The Independent Threat
Burnham's victory is part of a wider trend. Across the UK, independent candidates are eating into the two-party monopoly. In 2024, we saw it in local elections. Now it's national. Voters are tired of the brand loyalty that got them nothing but austerity and broken promises. Burnham didn't run as a 'protest' candidate—he ran as a real alternative. And he won because he offered something Labour and the Tories can't: authenticity.
This should terrify Starmer. If Burnham can hold Makerfield in a general election—and he's already hinting he will—Labour loses a seat they've held for over a century. More importantly, it proves that a left-wing populist can win in a post-industrial town. That's the kind of candidate Starmer has spent his leadership purging from the party.
What Burnham Wants
Burnham hasn't been shy about his ambitions.
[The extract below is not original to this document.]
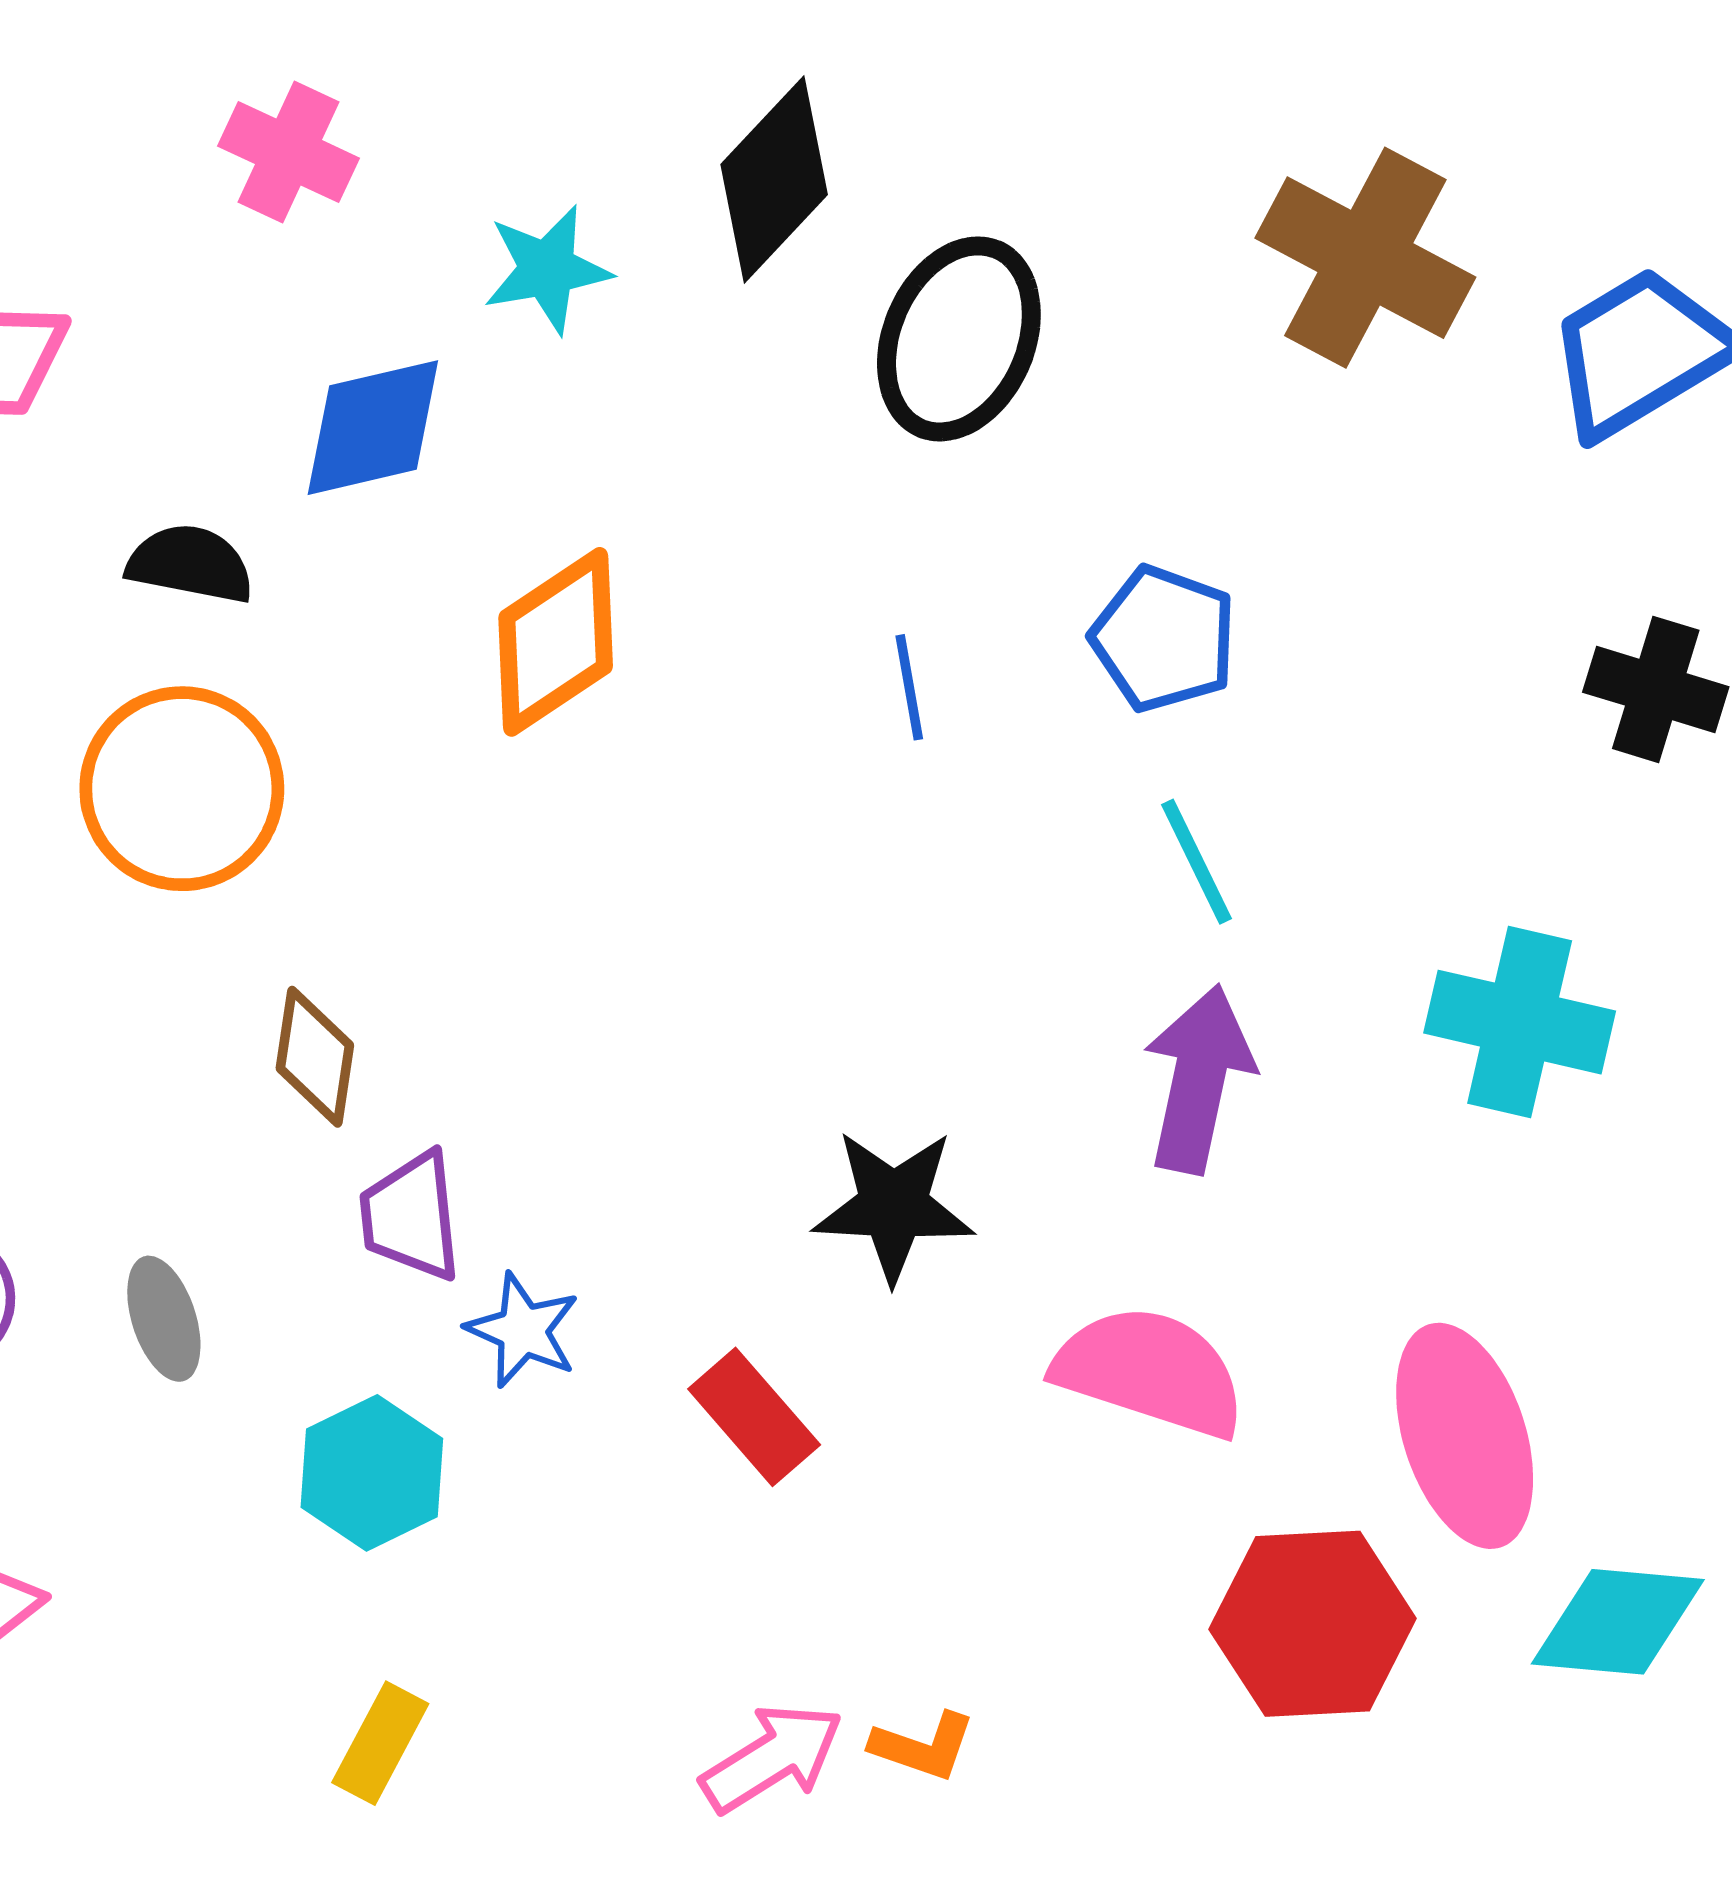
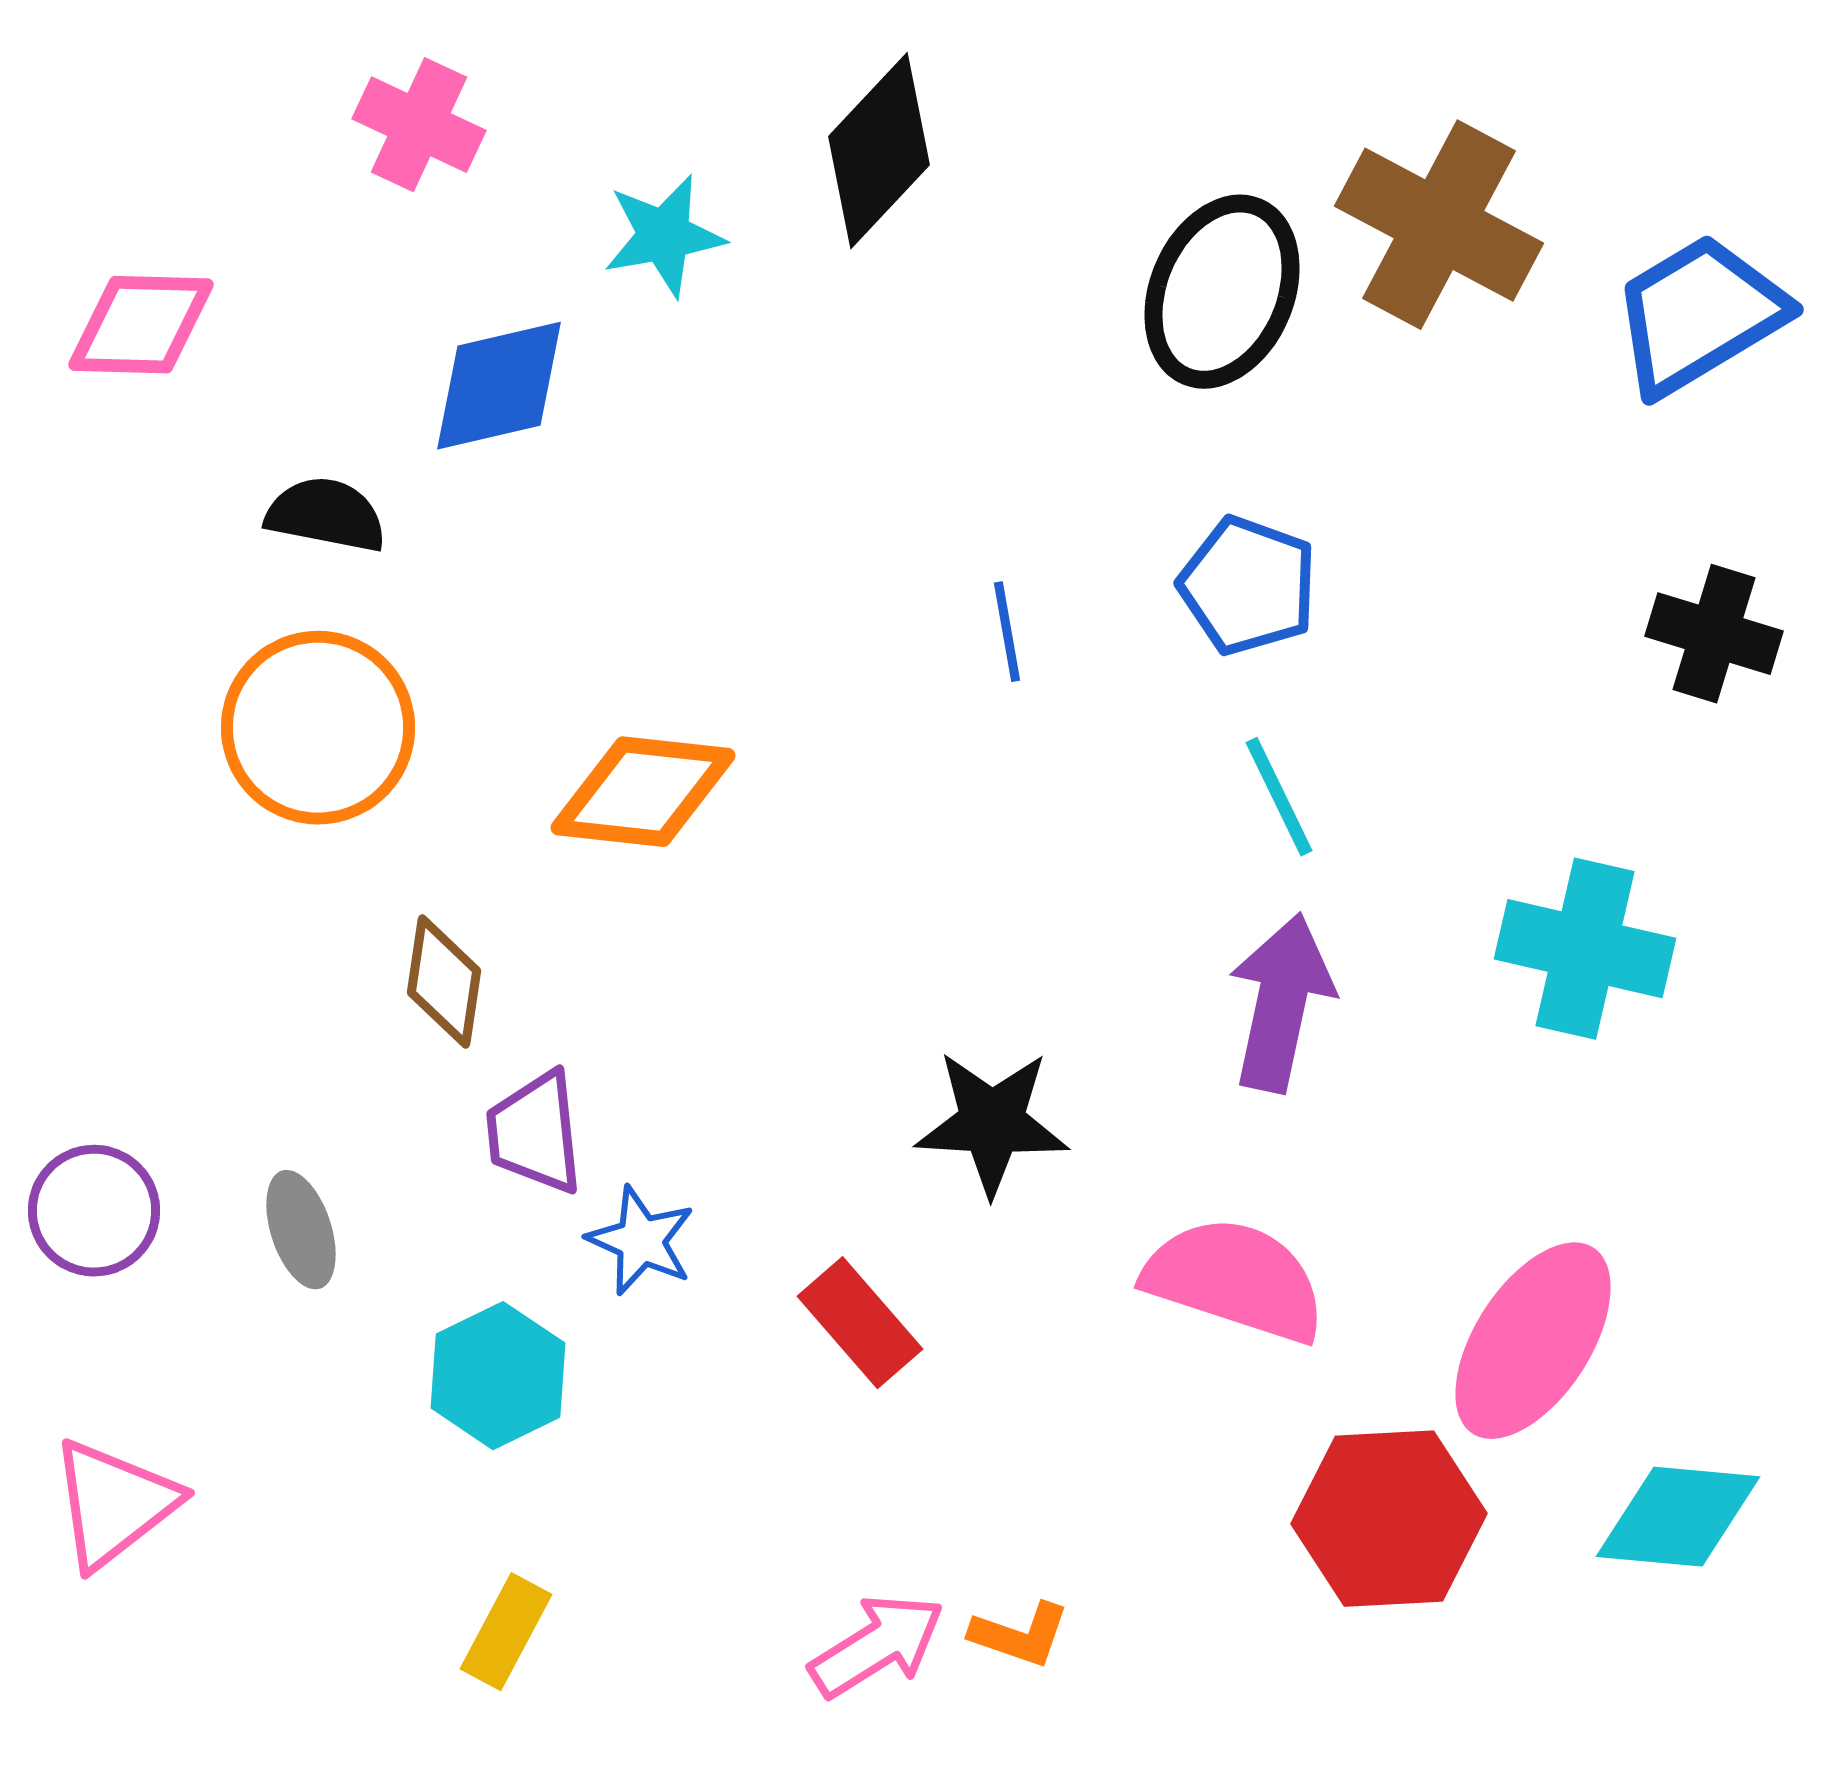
black ellipse: (959, 339) -> (1222, 292), moved
orange diamond: (556, 642) -> (643, 792), moved, turned 40
pink ellipse: (1465, 1436) -> (1533, 1341), turned 51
He wants a 'real Labour Party'—one that nationalizes railways, invests in green jobs, and doesn't grovel to business. He's called Starmer's policy platform 'a wet sponge.' But he's also careful not to burn bridges. He's still a Labour member—for now. The question is whether he'll stay in the tent or build his own.
His victory speech hinted at the latter: 'I'm not here to be a footnote. I'm here to change the game.' That's not the talk of a man who wants to sit quietly on the backbenches. Expect him to use this mandate to demand policy concessions, or—if Starmer doesn't budge—to launch a full-blown leadership challenge.
The Tories Are Laughing
Rishi Sunak's team didn't even bother to spin this one. They know a divided Labour Party is their best chance at winning the next election. The by-election result barely dented the Conservative vote share—they held steady at 28%. The swing came from Labour deserters, not Tory converts. That's a problem only Labour can solve, and they're showing no signs of competence.
But the Tories shouldn't get too comfortable. Burnham's brand of populism could just as easily peel off disaffected Conservative voters in the North. He's not wedded to Labour's brand; he's wedded to a set of principles that resonate with anyone who's been left behind by globalization. If he builds a movement, both parties are in trouble.
The Verdict
Makerfield is a canary in the coal mine for British politics. The old loyalties are dead. Voters don't care about party history—they care about who will fix their roof, their hospital, their bus route. Burnham understood that. Starmer didn't.
This by-election won't topple Starmer overnight. But it's a warning shot that the Labour leader can't ignore. If he doesn't change course—if he doesn't start sounding like a man who believes in something—he'll lose more than a seat. He'll lose his party.
And Andy Burnham will be waiting to pick up the pieces.